Relatable though it might be, no one can deny that Ansari's simplicity and cordiality were in direct contrast to Hathiram's rugged, cantankerous demeanor. And yet, their chemistry was undeniable. Perhaps because, much like their characters, Ishwak and Jaideep's style of acting was also contrastingly complimentary. 

That's where the magic happens because when you're with him (Jaideep), who is so good with his work. While his way of doing things, purely technically, acting-wise, is very different from how I do a scene. (But) seeing two completely different art forms coming together, and you don't know, it's unpredictable how it's going to pan out, and it worked out fine. 

While he finds himself relating to a lot of characters in general, he's never given considerable thought to a character he'd choose over Ansari from Paatal Lok. Perhaps that also explains, not just his view on the insider vs. outsider gap in the industry, but also the actors he looks up to for inspiration. 

I never applied my mind to it. You're aware of certain realities. So why I went to a theatre group was one, of course, to get my feet wet. But once you're aware of things and you know what kind of work is going on and there are certain actors you look up to, Irrfan, Naseer saab, and you see their journey and to be in that group. I love this whole process of going through casting and sort of competing. I've been a sportsman and that sportsman spirit of 'let the best man win' - I've always enjoyed that. I've immense faith in the industry. I've never felt cheated. I've always felt I got what I deserved at that point of time. Chota role mila toh shayad utna hi deserve karta tha. 

Perhaps it's this 'personal motivation', as Ishwak puts it, that has led him to work with a director like Nikhil Advani, (for the film The Apartment, a part of the Amazon Prime Original's anthology Unpaused), who he always wanted to work with. 

To work with Nikhil Advani and to get that kind of pat on the back from a director like him is so encouraging. You feel like that this thing that I go out and do, it works. You get appreciated by doing an assignment, and when the big guys like your work, that's how you build your conviction. 

While his dream of working with Nikhil Advani may have come true, there is a desire that is destined to remain unfulfilled - to work with Irrfan Khan, the actor whose work he was most inspired by. 

Been inspired by the Khans, by Mr. Bachchan... when I was in my theatre, I followed Naseer saab very closely. Or the newer generation like Pankaj Tripathi or the people who came just before me, Iike Jaideep is great, Vijay is doing great work, Raj is amazing. But the thing is, I was always very open to work with Irrfan sir but that's something that... his movies have inspired me like probably none other. 

While cinema and Mumbai may be his life now, it wasn't always so. He grew up in Delhi, and the joy in his voice when he talks about his childhood is impossible to miss. Because while Mumbai may have always had a soft corner in his heart, it's Delhi that is his heart... and apparently, also the 'love' of his life.   

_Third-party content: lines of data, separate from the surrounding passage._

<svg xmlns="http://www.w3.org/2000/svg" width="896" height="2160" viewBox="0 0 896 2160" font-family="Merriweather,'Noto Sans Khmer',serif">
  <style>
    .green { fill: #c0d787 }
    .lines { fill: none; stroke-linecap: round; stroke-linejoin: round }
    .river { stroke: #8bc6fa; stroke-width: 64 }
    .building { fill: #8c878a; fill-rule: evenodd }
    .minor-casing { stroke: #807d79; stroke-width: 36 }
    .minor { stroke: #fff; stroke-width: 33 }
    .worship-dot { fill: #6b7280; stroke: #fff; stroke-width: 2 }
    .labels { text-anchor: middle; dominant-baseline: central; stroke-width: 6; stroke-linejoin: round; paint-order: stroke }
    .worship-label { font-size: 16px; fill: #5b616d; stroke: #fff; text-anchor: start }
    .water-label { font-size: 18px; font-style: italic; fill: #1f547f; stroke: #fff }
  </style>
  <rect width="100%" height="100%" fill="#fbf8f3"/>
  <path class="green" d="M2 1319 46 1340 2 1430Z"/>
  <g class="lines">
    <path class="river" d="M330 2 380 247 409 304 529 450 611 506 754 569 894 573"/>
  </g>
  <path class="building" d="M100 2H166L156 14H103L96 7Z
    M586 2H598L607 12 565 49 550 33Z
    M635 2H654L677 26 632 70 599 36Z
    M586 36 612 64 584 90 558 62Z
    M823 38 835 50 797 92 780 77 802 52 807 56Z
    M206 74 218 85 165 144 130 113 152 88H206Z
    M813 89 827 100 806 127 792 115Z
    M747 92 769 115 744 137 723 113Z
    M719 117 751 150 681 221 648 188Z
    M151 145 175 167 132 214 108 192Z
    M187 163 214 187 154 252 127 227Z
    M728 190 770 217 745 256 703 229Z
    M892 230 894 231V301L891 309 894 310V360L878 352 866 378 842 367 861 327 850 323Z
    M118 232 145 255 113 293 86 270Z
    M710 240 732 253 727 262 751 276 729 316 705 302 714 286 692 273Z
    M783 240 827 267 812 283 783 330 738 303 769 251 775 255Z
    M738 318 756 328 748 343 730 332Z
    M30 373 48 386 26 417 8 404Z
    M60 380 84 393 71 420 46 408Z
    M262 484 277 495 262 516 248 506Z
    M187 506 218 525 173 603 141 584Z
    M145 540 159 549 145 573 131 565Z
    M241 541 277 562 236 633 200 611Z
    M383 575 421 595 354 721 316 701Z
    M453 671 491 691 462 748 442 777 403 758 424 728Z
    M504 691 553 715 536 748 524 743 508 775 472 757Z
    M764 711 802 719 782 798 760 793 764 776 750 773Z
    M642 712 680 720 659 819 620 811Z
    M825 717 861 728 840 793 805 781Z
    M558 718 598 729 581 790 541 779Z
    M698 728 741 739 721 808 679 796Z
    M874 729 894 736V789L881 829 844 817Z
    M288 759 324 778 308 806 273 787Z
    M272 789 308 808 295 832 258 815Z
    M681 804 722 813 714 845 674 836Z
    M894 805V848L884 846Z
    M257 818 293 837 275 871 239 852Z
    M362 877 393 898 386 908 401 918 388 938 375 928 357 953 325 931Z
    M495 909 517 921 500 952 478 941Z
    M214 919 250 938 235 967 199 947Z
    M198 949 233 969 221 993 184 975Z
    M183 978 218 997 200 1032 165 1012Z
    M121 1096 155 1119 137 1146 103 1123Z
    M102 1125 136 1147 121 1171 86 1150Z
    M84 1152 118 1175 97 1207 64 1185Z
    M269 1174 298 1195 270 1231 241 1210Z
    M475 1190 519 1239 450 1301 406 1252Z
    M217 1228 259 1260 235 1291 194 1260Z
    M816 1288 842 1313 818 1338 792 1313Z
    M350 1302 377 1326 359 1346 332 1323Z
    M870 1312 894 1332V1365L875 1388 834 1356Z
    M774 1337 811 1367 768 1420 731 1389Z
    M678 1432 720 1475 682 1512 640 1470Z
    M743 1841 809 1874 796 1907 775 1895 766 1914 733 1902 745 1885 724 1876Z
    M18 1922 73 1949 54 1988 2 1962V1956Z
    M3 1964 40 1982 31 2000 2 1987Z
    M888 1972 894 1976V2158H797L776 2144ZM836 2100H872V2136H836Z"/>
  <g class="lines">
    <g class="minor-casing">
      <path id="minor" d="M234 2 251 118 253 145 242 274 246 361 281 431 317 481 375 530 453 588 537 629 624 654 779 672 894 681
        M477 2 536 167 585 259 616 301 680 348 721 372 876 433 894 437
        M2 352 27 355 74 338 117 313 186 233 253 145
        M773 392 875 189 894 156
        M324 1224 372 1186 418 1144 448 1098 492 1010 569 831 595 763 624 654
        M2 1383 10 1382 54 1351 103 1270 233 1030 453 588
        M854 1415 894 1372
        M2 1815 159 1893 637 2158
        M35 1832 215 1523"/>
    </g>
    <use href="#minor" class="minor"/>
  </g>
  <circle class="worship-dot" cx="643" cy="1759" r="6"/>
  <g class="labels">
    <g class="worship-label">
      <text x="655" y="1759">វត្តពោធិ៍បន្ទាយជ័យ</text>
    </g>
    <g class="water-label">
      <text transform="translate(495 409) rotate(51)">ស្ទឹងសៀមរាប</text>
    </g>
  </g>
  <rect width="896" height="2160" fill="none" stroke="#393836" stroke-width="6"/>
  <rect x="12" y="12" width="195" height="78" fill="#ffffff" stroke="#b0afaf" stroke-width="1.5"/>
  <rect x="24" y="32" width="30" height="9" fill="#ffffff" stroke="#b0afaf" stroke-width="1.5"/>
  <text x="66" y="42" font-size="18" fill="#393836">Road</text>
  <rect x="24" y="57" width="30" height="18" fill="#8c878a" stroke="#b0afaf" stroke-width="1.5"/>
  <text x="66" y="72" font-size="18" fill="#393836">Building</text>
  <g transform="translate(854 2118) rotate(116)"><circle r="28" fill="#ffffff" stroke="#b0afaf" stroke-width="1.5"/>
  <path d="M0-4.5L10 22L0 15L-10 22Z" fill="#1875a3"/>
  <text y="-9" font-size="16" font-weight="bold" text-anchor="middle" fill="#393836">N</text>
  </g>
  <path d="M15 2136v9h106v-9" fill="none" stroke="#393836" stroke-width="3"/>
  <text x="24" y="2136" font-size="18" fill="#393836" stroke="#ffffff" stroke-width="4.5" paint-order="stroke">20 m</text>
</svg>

Delhi is my place. The good, old Dehli - I have so many hang out spots. I actually find myself going to Khan Market so often, just one of those cafes, read a book and chill there. Or go to my school, Modern School... great times growing up, Connaught Place, South Delhi, all these markets. Or the coffee shop my Dad used to take me to after school. It's like reliving your childhood and I had a great childhood growing up in Delhi. Still not bad. But mostly I've lived in Delhi, and it's a very special place... Mujhe Maqbool ki woh line yaad aati hai, sabse meri favourite line and I'm going to quote that, "Delhi meri mashuqa hai, isko chhodke hum kahi nahi jaate." Halan ki Pankaj Kapur, another favourite actor, ne shayad Mumbai bola tha. 

Ishwak Singh's latest release, Unpaused, is currently streaming on Amazon Prime Video.